Siemens Der Kommissar

Konzernchef Heinrich von Pierer hat die Sanierung der Sparte Information and Communications (I&C) zur Chefsache erklärt. Kommissarisch will er künftig den Bereich - in den auch die Handysparte fällt - betreuen. manager-magazin.de sprach mit ihm über diesen Plan.
Von Andreas Nölting

mm.de:

Herr von Pierer, Sie werden künftig neben Ihrer Aufgabe als Vorstandsvorsitzender auch das Geschäftsfeld Information and Communications (I&C) kommissarisch leiten. Wie wollen Sie den Not leidenden Bereich sanieren?

von Pierer: Ich werde dieses Geschäftsfeld nicht leiten, sondern es betreuen. Dabei nehme ich das Wort kommissarisch wirklich sehr ernst. Ich meine, wir sind in diesem Bereich auf einem guten Weg. Das gilt für unser Netzwerkgeschäft, den Mobilfunk und unsere IT-Tochter Siemens Business Services (SBS). Ich werde die Programme, die wir aufgelegt haben, konsequent weiter verfolgen und zum Erfolg führen.

mm.de: Warum betonen Sie das Wort kommissarisch so sehr? Haben Sie bereits Pläne, nach einigen Monaten die schwierige Aufgabe einem anderen Manager zu übergeben?

von Pierer: Ich habe den Begriff "kommissarisch" immer betont. Das ist nur leider von der Presse nicht richtig aufgenommen worden. Im manager magazin und im SPIEGEL allerdings habe ich es richtig gelesen: Ich werde dieses Geschäftsfeld kommissarisch betreuen. Wie lange ich diesen Job habe, da möchte ich mich nicht festlegen. Darüber wird der Aufsichtsrat befinden.

mm.de: Sie übernehmen diese Aufgabe zu einem denkbar schwierigen Zeitpunkt. Die drei Geschäftsfelder verfehlen ihre Ziele. Bei Handys etwa verliert Siemens weiter Marktanteile. Weniger als sieben Prozent aller weltweit verkauften Mobiltelefone haben Ihr Label und Sie sind damit von der Zielgröße 15 Prozent weit entfernt.

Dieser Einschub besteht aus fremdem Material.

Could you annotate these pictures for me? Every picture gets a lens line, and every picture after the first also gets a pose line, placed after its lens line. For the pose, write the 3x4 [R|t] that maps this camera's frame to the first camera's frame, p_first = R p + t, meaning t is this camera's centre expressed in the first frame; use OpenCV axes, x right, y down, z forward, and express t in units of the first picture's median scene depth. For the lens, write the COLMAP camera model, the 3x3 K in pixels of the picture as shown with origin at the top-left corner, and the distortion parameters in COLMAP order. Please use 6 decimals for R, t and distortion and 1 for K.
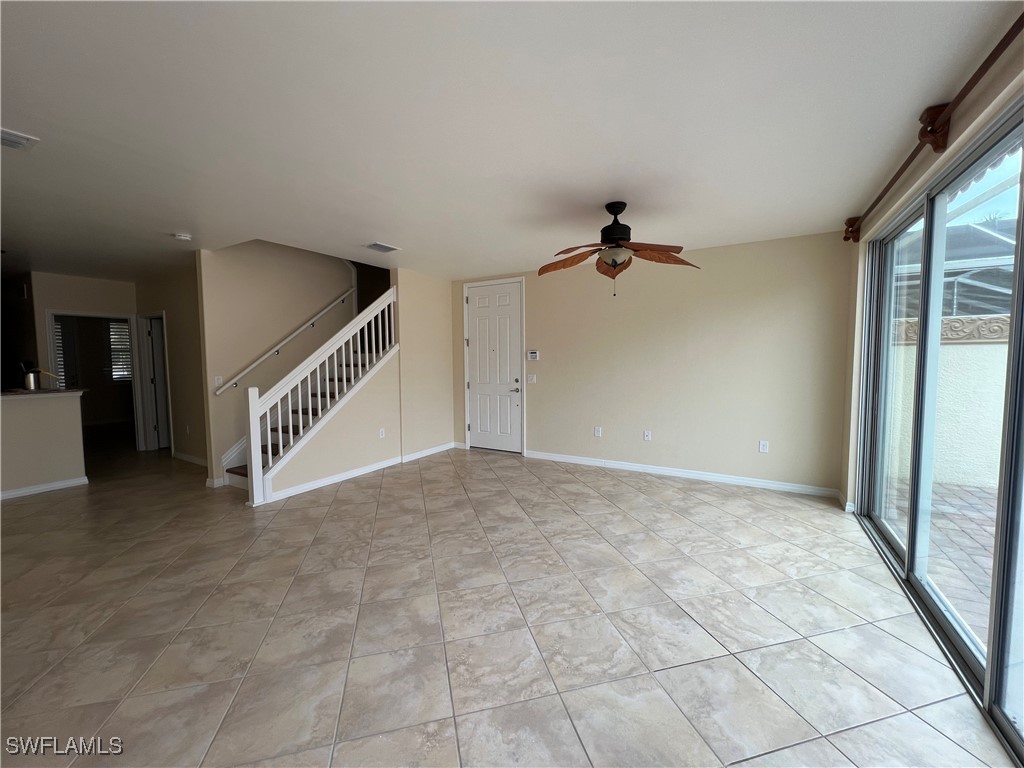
lens RADIAL K [[410.5, 0, 512.0], [0, 410.5, 384.0], [0, 0, 1]] dist [0.010699, -0.000090]
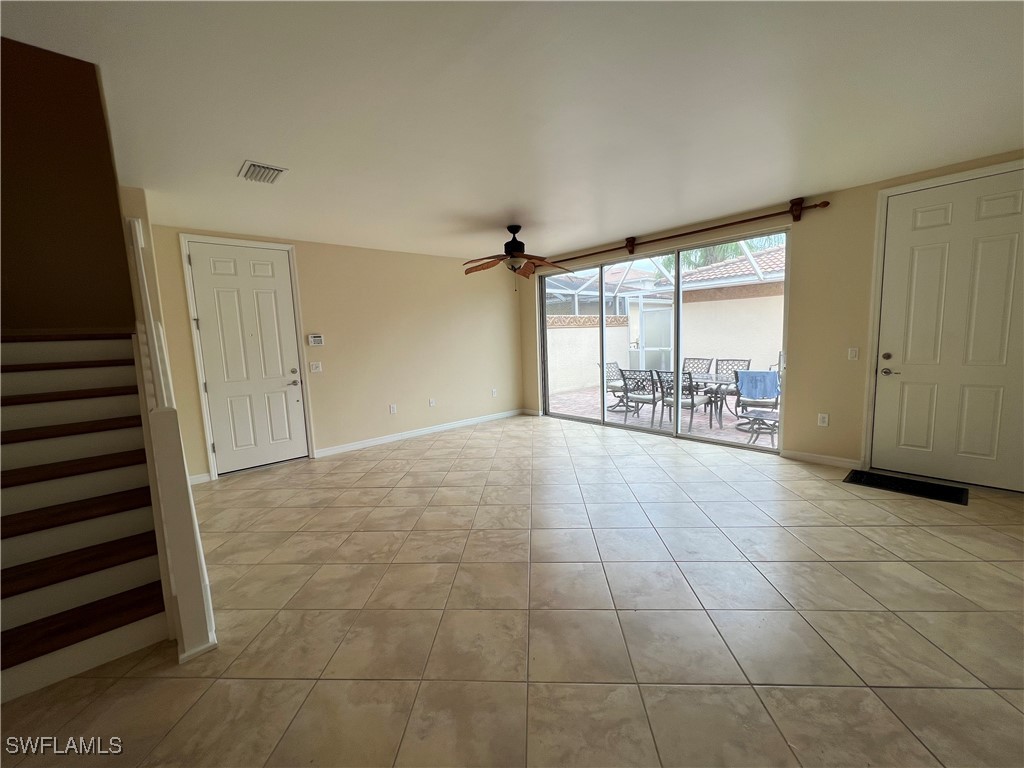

von Pierer: Die Monate Juli und August waren ungewöhnlich gut. Wir gewinnen wieder Marktanteile hinzu, weil wir neue und attraktive Geräte auf den Markt gebracht haben. Aber es ist richtig - bis zu einem Weltmarktanteil von 15 Prozent haben wir noch einen langen Weg vor uns.

mm.de: Werden Sie die Handyproduktion nicht bald komplett aus Kostengründen nach Fernost verlagern?

von Pierer: Wir haben heute schon eine große Fabrik in China, in der wir Handys produzieren. Da wir unseren Marktanteil rasch erhöhen wollen, überlegen wir immer wieder, wie wir vor allem durch eine Kooperation im Bereich der Technik noch schneller neue Produkte auf den Markt bringen können. Solche Kooperationen sind ja im Mobilfunk nichts Ungewöhnliches; wir haben sie ja zum Beispiel bei UMTS mit Motorola und NEC.

mm.de: Ihr Geschäftsfeld Siemens Business Services (SBS) ist im internationalen Vergleich weit abgeschlagen. Werden Sie das Serviceunternehmen bald in ein Joint Venture geben?

von Pierer: Es gibt sehr, sehr viele Spekulationen. Ich habe mir angewöhnt, zu Gerüchten keine Stellung zu nehmen. Ich möchte diesen Punkt daher nicht kommentieren.